What if they came together, and it didn't work?
"I deliberately kept them apart until they met in the story, which is when the Somalis storm the bridge," says Greengrass, on the phone from a shutdown Washington, D.C., Thursday. "I think at first the young Somali actors were disappointed, because they wanted to meet the great Tom Hanks. But I wanted them to meet literally at the point of a gun.
"So, we rehearsed them separately for that scene, in separate parts of the ship, and then we shot it, and that is what you see. And I remember thinking, Well, this is the moment of truth . . . . And I just remember them coming through that door, barreling through it with absolute ferocity, and then Barkhad comes in and he says, 'Look at me! I'm the captain now!' which wasn't actually scripted. He just kind of found that moment, and it was electrifying. I could feel the hairs going up the back of my neck, and thinking this is going to work. It's going to work."
And it does.
Captain Phillips, which opens Friday, having premiered at the New York Film Festival late last month, is as taut, tough, and terrifying as movies get. Greengrass is no stranger to reality-based narratives - he started in British television, directing for the ITV current affairs program World in Action. He made the documentary-like Bloody Sunday, about the 1972 shootings of Northern Irish civil rights activists by British soldiers. His 2006 film, United 93, restaged the 9/11 hijacking of the United Airlines flight that crashed near Shanksville, Pa., killing all aboard.
When Sony Pictures offered Greengrass Captain Phillips - based on Phillips' 2010 book, A Captain's Duty: Somali Pirates, Navy SEALs, and Dangerous Days at Sea, and with Hanks already attached to star - it was pretty much a no-brainer.
"To be honest, it was an easy decision. It came down to three things," Greengrass explains.
"Firstly, it's just a great story, gripping, with twists and turns, layered and complex but also dramatic and exciting. So there was that aspect.
"Then there was wanting to work with Tom. We knew each other a little bit, but I've always wanted to make a film with him. And when you get a chance, you jump at it."
And, finally, there was a more personal reason.
"My father was at sea all his life, in the merchant marine. He's very elderly now, and I wanted to make a film on the ocean, for him . . . . I felt like I understood that world and what kind of guys those people are. It's a calling, the sea. A hardworking life.
"I'm going to show it to him next week. He'll be the toughest audience, I'm sure."
Greengrass, 58, has seen his biggest commercial success with the second and third installments of the Bourne trilogy, starring Matt Damon as the CIA operative with the memory issues. But even United 93, made for a modest $15 million with nobody like a star in its cast, grossed more than $76 million in its worldwide theatrical run, with millions more from video and television sales.
As with that film, Greengrass faced a dilemma with Captain Phillips: How to humanize the villains, the hijackers.
"You want the film to be layered and human, but obviously, I don't think there's any doubt in this film that these Somalis were bad people.

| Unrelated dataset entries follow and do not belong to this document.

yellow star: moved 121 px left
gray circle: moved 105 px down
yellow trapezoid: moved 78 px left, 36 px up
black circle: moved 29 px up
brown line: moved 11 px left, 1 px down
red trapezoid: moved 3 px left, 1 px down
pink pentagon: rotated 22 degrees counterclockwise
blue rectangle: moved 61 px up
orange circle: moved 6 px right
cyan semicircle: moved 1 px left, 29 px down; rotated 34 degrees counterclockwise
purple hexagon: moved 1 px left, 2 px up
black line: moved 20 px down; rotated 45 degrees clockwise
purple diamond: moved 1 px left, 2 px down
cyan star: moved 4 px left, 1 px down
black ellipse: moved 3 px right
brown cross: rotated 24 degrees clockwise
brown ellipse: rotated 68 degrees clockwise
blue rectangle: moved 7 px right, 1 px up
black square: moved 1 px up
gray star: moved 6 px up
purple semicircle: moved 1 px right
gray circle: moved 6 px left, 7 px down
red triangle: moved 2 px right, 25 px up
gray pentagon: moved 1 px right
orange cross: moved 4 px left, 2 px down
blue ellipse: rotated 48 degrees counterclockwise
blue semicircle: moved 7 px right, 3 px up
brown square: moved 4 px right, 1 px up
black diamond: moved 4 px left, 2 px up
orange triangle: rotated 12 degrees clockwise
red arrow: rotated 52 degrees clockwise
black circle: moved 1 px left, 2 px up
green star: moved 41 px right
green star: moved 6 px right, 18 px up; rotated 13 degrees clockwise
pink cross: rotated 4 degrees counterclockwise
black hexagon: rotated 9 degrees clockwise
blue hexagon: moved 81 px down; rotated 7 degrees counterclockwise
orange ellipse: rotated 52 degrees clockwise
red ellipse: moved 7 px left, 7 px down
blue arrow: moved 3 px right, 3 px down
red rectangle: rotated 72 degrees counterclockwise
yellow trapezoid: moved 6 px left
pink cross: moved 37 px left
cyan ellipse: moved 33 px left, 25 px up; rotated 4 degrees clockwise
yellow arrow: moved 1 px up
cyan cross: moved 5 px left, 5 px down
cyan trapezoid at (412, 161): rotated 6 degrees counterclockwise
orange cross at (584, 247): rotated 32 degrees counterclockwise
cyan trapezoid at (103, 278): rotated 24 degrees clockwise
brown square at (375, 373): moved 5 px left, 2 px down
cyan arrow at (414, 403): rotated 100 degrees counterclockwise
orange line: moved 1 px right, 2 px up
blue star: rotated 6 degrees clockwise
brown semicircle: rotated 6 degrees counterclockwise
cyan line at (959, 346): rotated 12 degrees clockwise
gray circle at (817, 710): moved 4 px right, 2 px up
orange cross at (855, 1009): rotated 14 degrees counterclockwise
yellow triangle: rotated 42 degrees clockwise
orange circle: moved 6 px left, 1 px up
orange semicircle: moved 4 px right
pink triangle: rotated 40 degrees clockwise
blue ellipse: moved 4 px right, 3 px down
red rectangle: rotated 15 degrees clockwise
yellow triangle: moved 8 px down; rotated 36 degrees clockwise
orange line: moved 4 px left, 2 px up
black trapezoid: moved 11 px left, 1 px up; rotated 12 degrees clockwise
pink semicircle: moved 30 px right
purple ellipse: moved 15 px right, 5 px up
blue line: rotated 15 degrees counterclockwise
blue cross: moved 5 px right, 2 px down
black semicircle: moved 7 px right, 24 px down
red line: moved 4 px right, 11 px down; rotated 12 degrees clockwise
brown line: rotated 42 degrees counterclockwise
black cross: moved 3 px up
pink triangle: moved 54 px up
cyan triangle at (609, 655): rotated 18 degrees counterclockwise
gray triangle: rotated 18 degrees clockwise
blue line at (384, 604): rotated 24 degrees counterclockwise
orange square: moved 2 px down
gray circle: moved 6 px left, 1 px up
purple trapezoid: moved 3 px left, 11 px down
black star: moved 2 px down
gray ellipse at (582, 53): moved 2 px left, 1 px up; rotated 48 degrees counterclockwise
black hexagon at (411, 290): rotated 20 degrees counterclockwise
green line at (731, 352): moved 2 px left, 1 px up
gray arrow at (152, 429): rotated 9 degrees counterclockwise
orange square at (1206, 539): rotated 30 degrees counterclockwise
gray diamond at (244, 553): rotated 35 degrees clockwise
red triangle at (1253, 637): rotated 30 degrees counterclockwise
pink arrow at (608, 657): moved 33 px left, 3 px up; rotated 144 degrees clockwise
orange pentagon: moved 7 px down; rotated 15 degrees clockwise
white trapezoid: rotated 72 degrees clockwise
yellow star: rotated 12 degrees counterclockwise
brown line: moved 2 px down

On the contrary, I think the more you paint them as desperate young men with little to lose - I mean, you know, the most dangerous man in the world is the man with a gun and nothing to lose.
"But you've got to try to understand their psychology, what drives them . . . . And I think that's what makes the confrontation between Phillips and Muse so interesting. It goes to the heart of a divided world, and how do we respond to it."
But as realistic and rigorous as Captain Phillips is, it's still a movie, an "entertainment," and Greengrass has no illusions there.
"It's not journalism, it's not history," he notes. "But that's not to say that a movie can't tell truth. It can, and you have a responsibility to the known facts and you have a responsibility to the person whose story you are telling."
Since he entered into the postproduction phase of Captain Phillips, Greengrass had been considering what his next project might be. And he had been circling around Chicago Seven, another real-life story - about the arrest and trial of Abbie Hoffman, Jerry Rubin, Tom Hayden, and their fellow protesters at the 1968 Democratic National Convention.
Aaron Sorkin, Oscar-winner for The Social Network, had written the script, and Greengrass was this close.
"But in the end, for a bunch of reasons, it wasn't quite right for me," he reports. "But I think somebody's going to make a great film out of that."
"I'm just going to see what comes. See if that romantic comedy comes my way."
"That would be a change, now, wouldn't it?"